Most people would be shocked by what can be found, well-argued, by academics and reporters who don’t expect answers to be found outside Number Ten, pouting and hanging about in overcoats.  Most of us understand burglary as something like some scuzz in a striped sweater leaving our house with a bag of swag (this is actually inadequate).  We know much less about political contributions and how interests that make them are ‘paying to play’ and a whole series of ‘rent exchanges’ occurs in all sorts of government-banking-commerce stuff.  The idea is not ‘to read and go Marxist’, but to have more of the information available in understandable form for us all.  On my reading, the crookery is everywhere and the main reasons for all the transactions going on per real trade (more than 100 to 1) is now parasitic and we get little benefit from the parasite.

Simple relations in economics disappeared long ago.  We might better understand it through the metaphor of crookery.  This is all so ‘left-wing’, Niall Fergusson is published on it in the Daily Mail – http://www.dailymail.co.uk/debate/article-1190197/Corrupt-amoral-politicians-An-economy-sinking-terrifying-debt-And-people-enraged-Britain–lesson-chill-all.html

A ten minute Google spin provides the links below, the university library hundreds more to papers and books.

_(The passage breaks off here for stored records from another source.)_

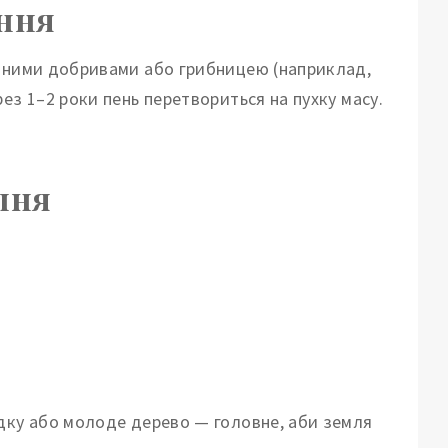
ання
ічними добривами або грибницею (наприклад,
ез 1–2 роки пень перетвориться на пухку масу.
пня
дку або молоде дерево — головне, аби земля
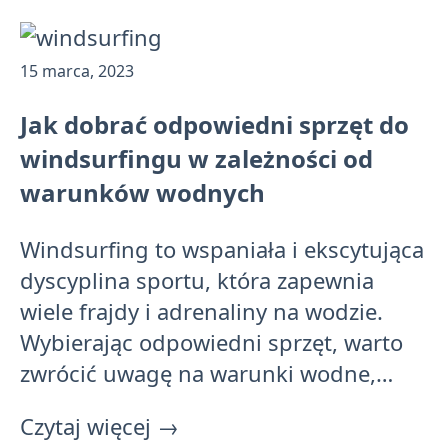
Opublikowano:
15 marca, 2023
Jak dobrać odpowiedni sprzęt do
windsurfingu w zależności od
warunków wodnych
Windsurfing to wspaniała i ekscytująca
dyscyplina sportu, która zapewnia
wiele frajdy i adrenaliny na wodzie.
Wybierając odpowiedni sprzęt, warto
zwrócić uwagę na warunki wodne,…
Czytaj więcej
→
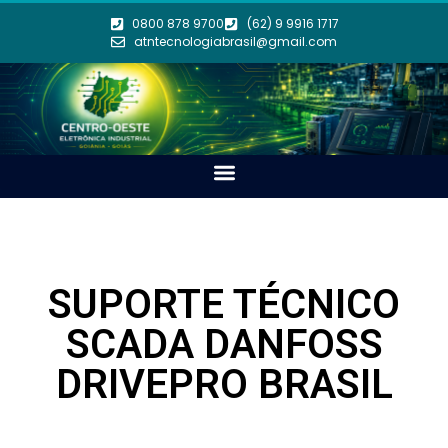
0800 878 9700
(62) 9 9916 1717
atntecnologiabrasil@gmail.com
SUPORTE TÉCNICO
SCADA DANFOSS
DRIVEPRO BRASIL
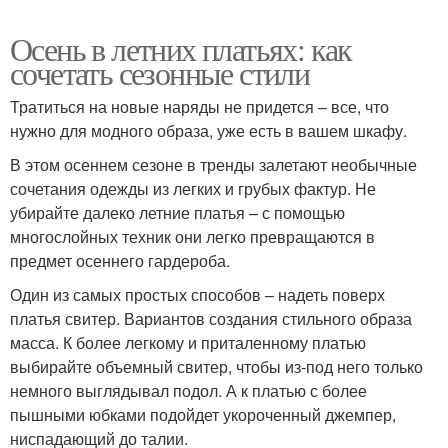
Осень в летних платьях: как
сочетать сезонные стили
Тратиться на новые наряды не придется – все, что
нужно для модного образа, уже есть в вашем шкафу.
В этом осеннем сезоне в тренды залетают необычные
сочетания одежды из легких и грубых фактур. Не
убирайте далеко летние платья – с помощью
многослойных техник они легко превращаются в
предмет осеннего гардероба.
Один из самых простых способов – надеть поверх
платья свитер. Вариантов создания стильного образа
масса. К более легкому и приталенному платью
выбирайте объемный свитер, чтобы из-под него только
немного выглядывал подол. А к платью с более
пышными юбками подойдет укороченный джемпер,
ниспадающий до талии.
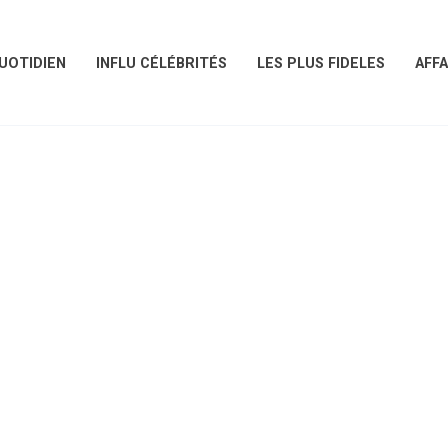
UOTIDIEN
INFLU CÉLÉBRITÉS
LES PLUS FIDELES
AFFA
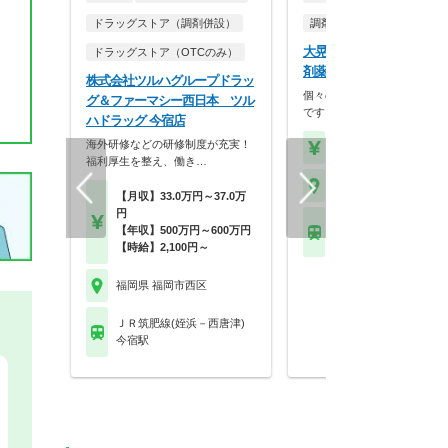
ドラッグストア（調剤併設）
調剤薬局
大晃調剤薬局有限会社 大
ドラッグストア（OTCのみ）
剤薬局
株式会社ツルハグループドラッ
個々の家庭環境を大事にする
グ＆ファーマシー西日本 ツル
です。
ハドラッグ 今宿店
海外研修などの研修制度が充実！
【時給】1,850円～2,1
福利厚生を整え、働き…
福岡県 福岡市西区
【月収】33.0万円～37.0万
円
福岡市地下鉄七隈線 橋
【年収】500万円～600万円
岡)駅
【時給】2,100円～
福岡県 福岡市西区
ＪＲ筑肥線(姪浜－西唐津)
今宿駅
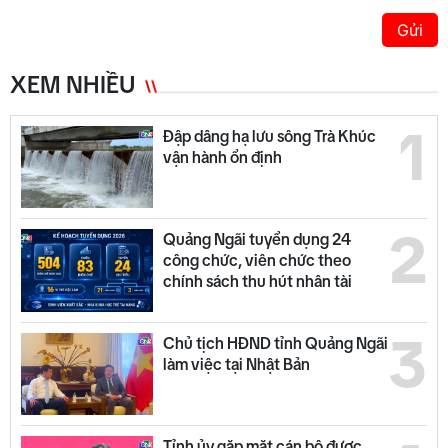
Gửi
XEM NHIỀU
1
Đập dâng hạ lưu sông Trà Khúc
vận hành ổn định
2
Quảng Ngãi tuyển dụng 24
công chức, viên chức theo
chính sách thu hút nhân tài
3
Chủ tịch HĐND tỉnh Quảng Ngãi
làm việc tại Nhật Bản
Tỉnh ủy gặp mặt cán bộ được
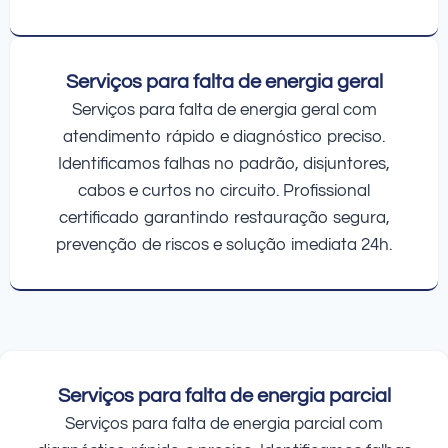
Serviços para falta de energia geral
Serviços para falta de energia geral com
atendimento rápido e diagnóstico preciso.
Identificamos falhas no padrão, disjuntores,
cabos e curtos no circuito. Profissional
certificado garantindo restauração segura,
prevenção de riscos e solução imediata 24h.
Serviços para falta de energia parcial
Serviços para falta de energia parcial com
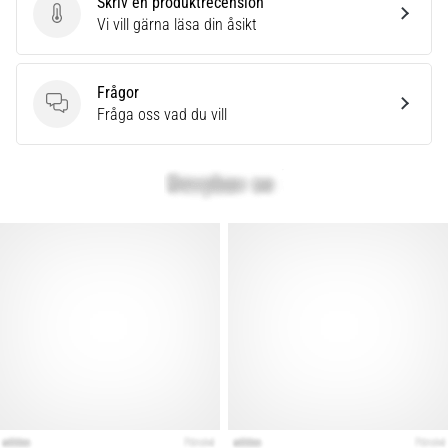
Skriv en produktrecension
Skriv en produktrecension
Vi vill gärna läsa din åsikt
Frågor
Frågor
Fråga oss vad du vill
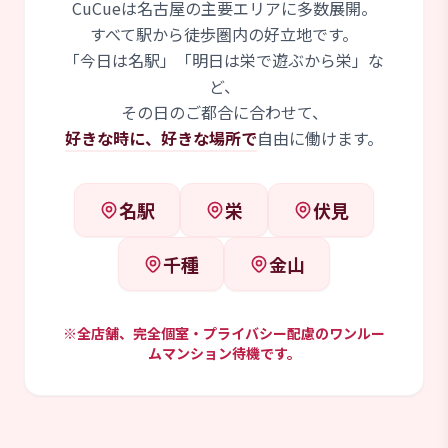
CuCueは名古屋の主要エリアに多数展開。
すべて駅から徒歩圏内の好立地です。
「今日は名駅」「明日は栄で遊ぶから栄」な
ど、
その日のご都合に合わせて、
好きな時に、好きな場所で
自由に働けます。
名駅
栄
伏見
千種
金山
※全店舗、完全個室・プライバシー配慮のワンルー
ムマンション待機です。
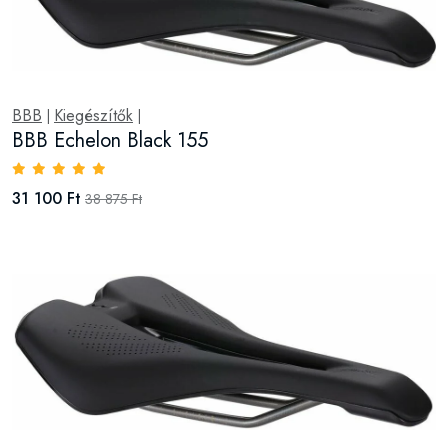
BBB
Kiegészítők
|
|
BBB Echelon Black 155
31 100 Ft
38 875 Ft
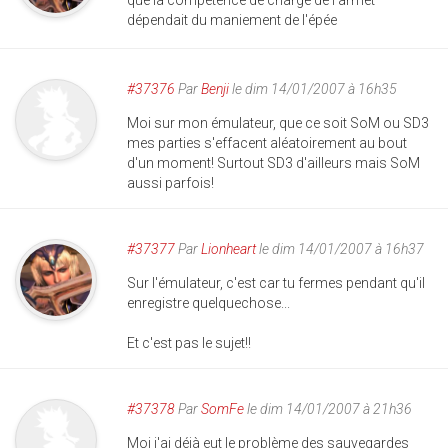
que la compétence de charge de l'armet
dépendait du maniement de l'épée
#37376
Par
Benji
le dim 14/01/2007 à 16h35
Moi sur mon émulateur, que ce soit SoM ou SD3
mes parties s'effacent aléatoirement au bout
d'un moment! Surtout SD3 d'ailleurs mais SoM
aussi parfois!
#37377
Par
Lionheart
le dim 14/01/2007 à 16h37
Sur l'émulateur, c'est car tu fermes pendant qu'il
enregistre quelquechose...
Et c'est pas le sujet!!
#37378
Par
SomFe
le dim 14/01/2007 à 21h36
Moi j'ai déjà eut le problème des sauvegardes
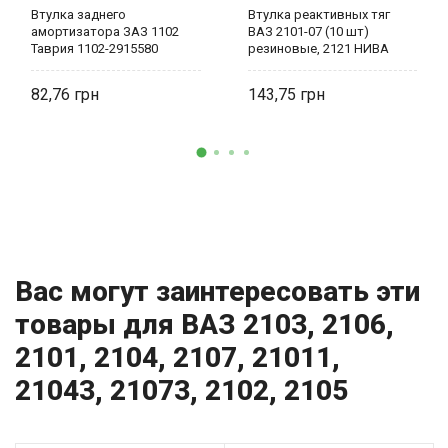
Втулка заднего
Втулка реактивных тяг
амортизатора ЗАЗ 1102
ВАЗ 2101-07 (10 шт)
Таврия 1102-2915580
резиновые, 2121 НИВА
Триал-Спорт
(большие) Триал-Спорт
82,76
143,75
Вас могут заинтересовать эти
товары для ВАЗ 2103, 2106,
2101, 2104, 2107, 21011,
21043, 21073, 2102, 2105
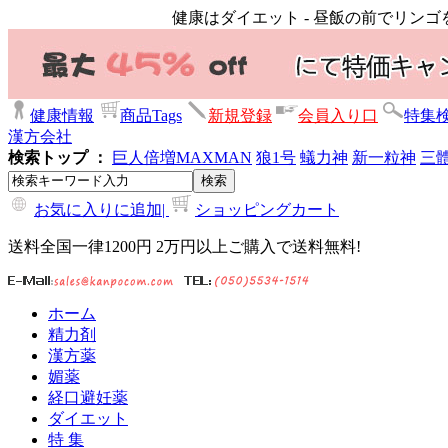
健康はダイエット - 昼飯の前でリン
健康情報
商品Tags
新規登録
会員入り口
特集
漢方会社
検索トップ ：
巨人倍増
MAXMAN
狼1号
蟻力神
新一粒神
三
お気に入りに追加|
ショッピングカート
送料全国一律1200円 2万円以上ご購入で送料無料!
ホーム
精力剤
漢方薬
媚薬
経口避妊薬
ダイエット
特 集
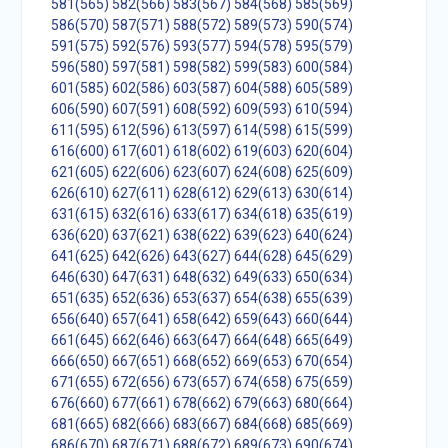
581(565)
582(566)
583(567)
584(568)
585(569)
586(570)
587(571)
588(572)
589(573)
590(574)
591(575)
592(576)
593(577)
594(578)
595(579)
596(580)
597(581)
598(582)
599(583)
600(584)
601(585)
602(586)
603(587)
604(588)
605(589)
606(590)
607(591)
608(592)
609(593)
610(594)
611(595)
612(596)
613(597)
614(598)
615(599)
616(600)
617(601)
618(602)
619(603)
620(604)
621(605)
622(606)
623(607)
624(608)
625(609)
626(610)
627(611)
628(612)
629(613)
630(614)
631(615)
632(616)
633(617)
634(618)
635(619)
636(620)
637(621)
638(622)
639(623)
640(624)
641(625)
642(626)
643(627)
644(628)
645(629)
646(630)
647(631)
648(632)
649(633)
650(634)
651(635)
652(636)
653(637)
654(638)
655(639)
656(640)
657(641)
658(642)
659(643)
660(644)
661(645)
662(646)
663(647)
664(648)
665(649)
666(650)
667(651)
668(652)
669(653)
670(654)
671(655)
672(656)
673(657)
674(658)
675(659)
676(660)
677(661)
678(662)
679(663)
680(664)
681(665)
682(666)
683(667)
684(668)
685(669)
686(670)
687(671)
688(672)
689(673)
690(674)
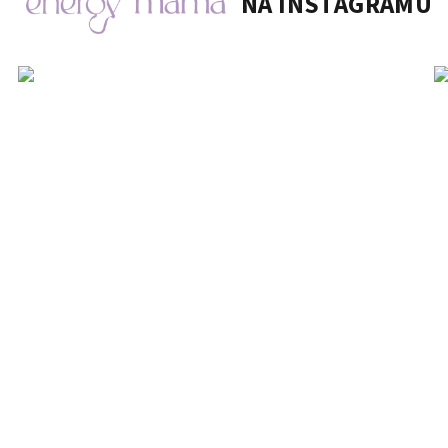
NA INSTAGRAMU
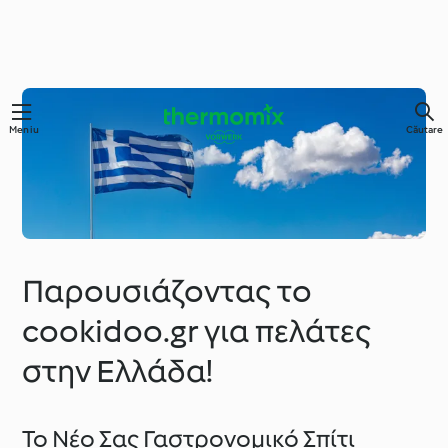
Meniu
Căutare
Παρουσιάζοντας το
cookidoo.gr για πελάτες
στην Ελλάδα!
Το Νέο Σας Γαστρονομικό Σπίτι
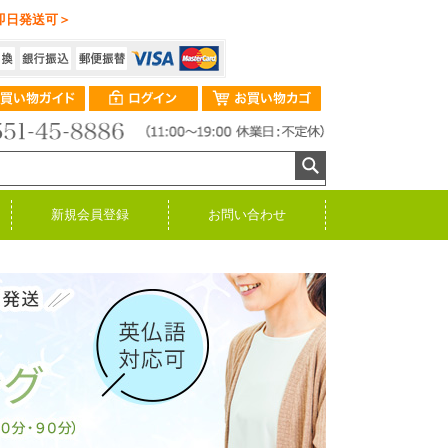
即日発送可＞
新規会員登録
お問い合わせ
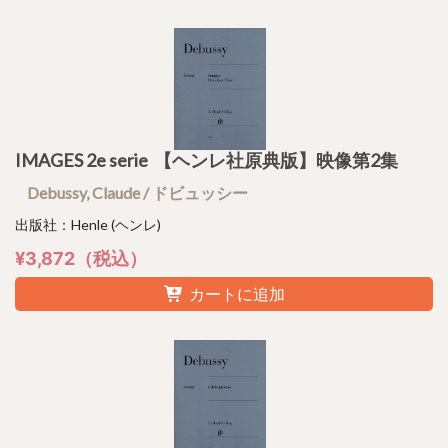
IMAGES 2e serie 【ヘンレ社原典版】映像第2集
Debussy, Claude / ドビュッシー
出版社：Henle (ヘンレ)
¥3,872（税込）
カートに追加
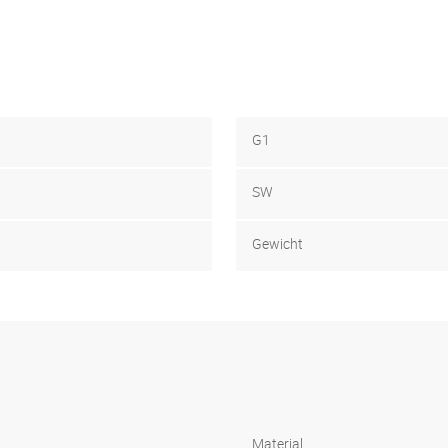
G1
SW
Gewicht
Material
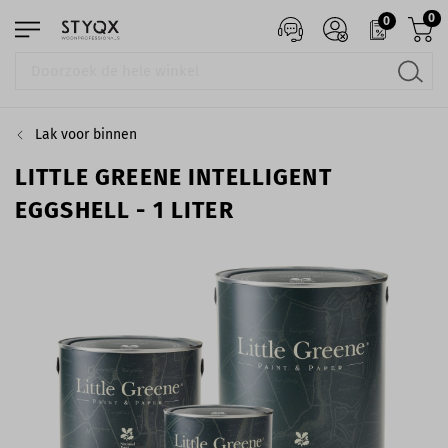
0
0
Lak voor binnen
LITTLE GREENE INTELLIGENT
EGGSHELL - 1 LITER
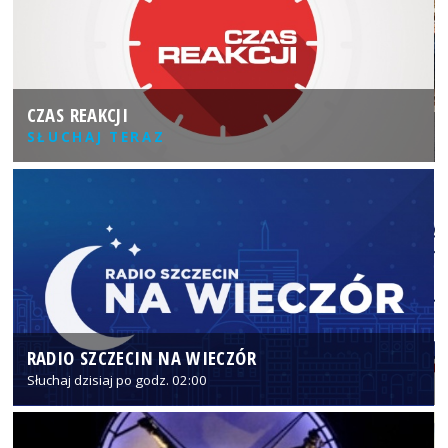
CZAS REAKCJI
SŁUCHAJ TERAZ
RADIO SZCZECIN NA WIECZÓR
Słuchaj dzisiaj po godz. 02:00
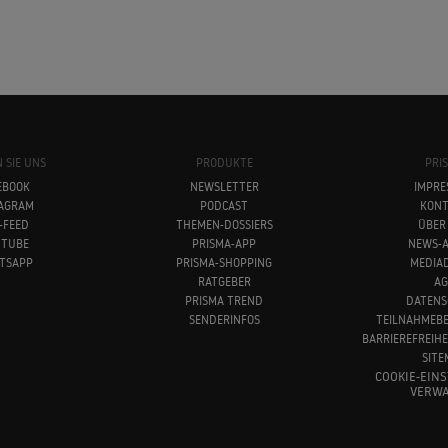
 SIE UNS
PRODUKTE
PRI
EBOOK
NEWSLETTER
IMPRE
TAGRAM
PODCAST
KONT
-FEED
THEMEN-DOSSIERS
ÜBER
UTUBE
PRISMA-APP
NEWS-A
TSAPP
PRISMA-SHOPPING
MEDIA
RATGEBER
AG
PRISMA TREND
DATENS
SENDERINFOS
TEILNAHMEB
BARRIEREFREIH
SITE
COOKIE-EIN
VERWA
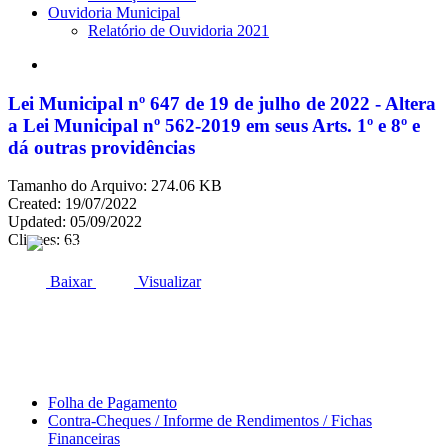
Ouvidoria Municipal
Relatório de Ouvidoria 2021
search
Lei Municipal nº 647 de 19 de julho de 2022 - Altera
a Lei Municipal nº 562-2019 em seus Arts. 1º e 8º e
dá outras providências
Tamanho do Arquivo: 274.06 KB
Created: 19/07/2022
Updated: 05/09/2022
Cliques: 63
ACESSO À INFORMAÇÃO
PORTAL DA TRANSPARÊNCIA
Baixar
Visualizar
Área do Servidor
Folha de Pagamento
Contra-Cheques / Informe de Rendimentos / Fichas
Financeiras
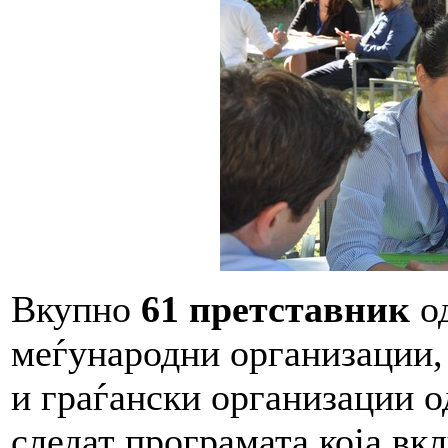
Вкупно
61 претставник
од
меѓународни организации, 
и граѓански организации 
следат програмата која вк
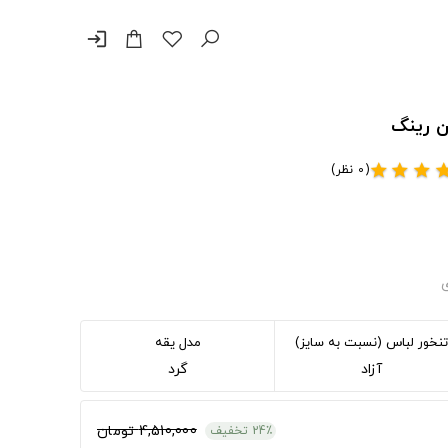
login
(0 نظر)
star
star
star
st
ی
تنخور لباس (نسبت به سایز)
مدل یقه
آزاد
گرد
4,510,000 تومان
24٪ تخفیف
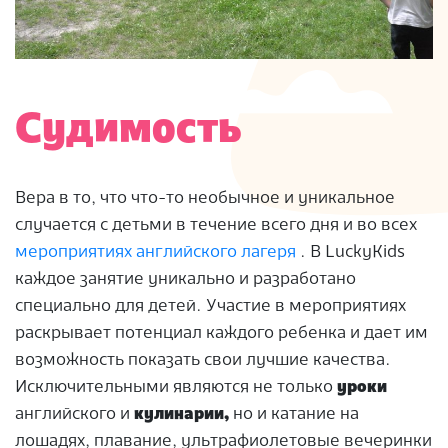
Судимость
Вера в то, что что-то необычное и уникальное
случается с детьми в течение всего дня и во всех
мероприятиях английского лагеря
. В LuckyKids
каждое занятие уникально и разработано
специально для детей. Участие в мероприятиях
раскрывает потенциал каждого ребенка и дает им
возможность показать свои лучшие качества.
Исключительными являются не только
уроки
английского и
кулинарии,
но и катание на
лошадях, плавание, ультрафиолетовые вечеринки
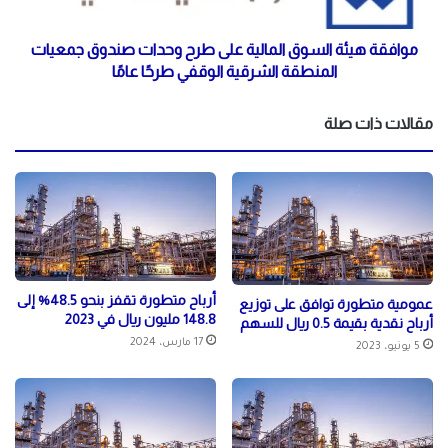
موافقة هيئة السوق المالية على طرح وحدات صندوق جمعيات
المنطقة الشرقية الوقفي طرحًا عامًا
مقالات ذات صلة
أرباح متطورة تقفز بنحو 48.5% إلى
عمومية متطورة توافق على توزيع
148.8 مليون ريال في 2023
أرباح نقدية بقيمة 0.5 ريال للسهم
17 مارس، 2024
5 يونيو، 2023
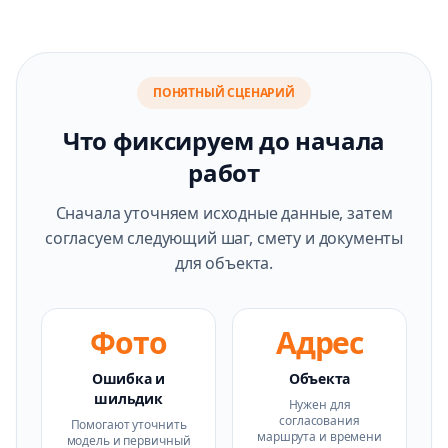
ПОНЯТНЫЙ СЦЕНАРИЙ
Что фиксируем до начала
работ
Сначала уточняем исходные данные, затем
согласуем следующий шаг, смету и документы
для объекта.
Фото
Адрес
Ошибка и
Объекта
шильдик
Нужен для
согласования
Помогают уточнить
маршрута и времени
модель и первичный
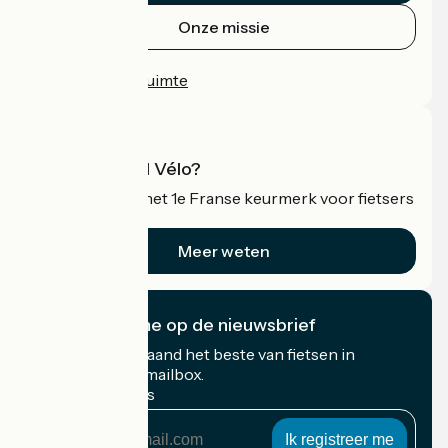
Onze missie
Persruimte
Professionele ruimte
Wat is Accueil Vélo?
Accueil Vélo is het 1e Franse keurmerk voor fietsers
op vakantie.
Meer weten
Ik abonneer me op de nieuwsbrief
Ontvang elke maand het beste van fietsen in
Frankrijk in uw mailbox.
Mijn e-mailadres
Mijn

http://www.standpointmag.co.uk/node/2168/full online radical paper

http://www.countrydoctor.co.uk/politics/politics%20-%20Government%20corruption.htm

http://www.newstatesman.com/uk-politics/2010/11/pilger-britain-british

http://globalization.icaap.org/content/v2.1/07_fitzsimons.html

http://www.seangabb.co.uk/?q=node/424

http://www.slideshare.net/samvaknin/corruption-and-financial-crime

http://www.biblebelievers.org.au/bb980311.htm not what it sounds like

http://www.fas.org/news/russia/2000/russia/part07.htm

http://news.myjoyonline.com/business/201010/53677.asp

http://www.craigmurray.org.uk/archives/2010/02/the_uk_and_corr.html

http://www.rollingstone.com/politics/news/12697/64833

http://repeatingislands.com/2010/06/01/turks-and-caicos-islands-an-economic-free-for-all-amidst-corruption/

 

One might wonder why our mainstream public dialogue is not full of the ideas and their contestation.  We are uneducated is why, thick as two short planks by the time we leave school, either because parents have clapped us regularly round the head with the planks or we have listened to what teachers are allowed to tell us.  Soon, you might have to do some Army time to teach.  Any real world time is likely to help.  My old man was a sqaddie convert, so the idea ain’t new.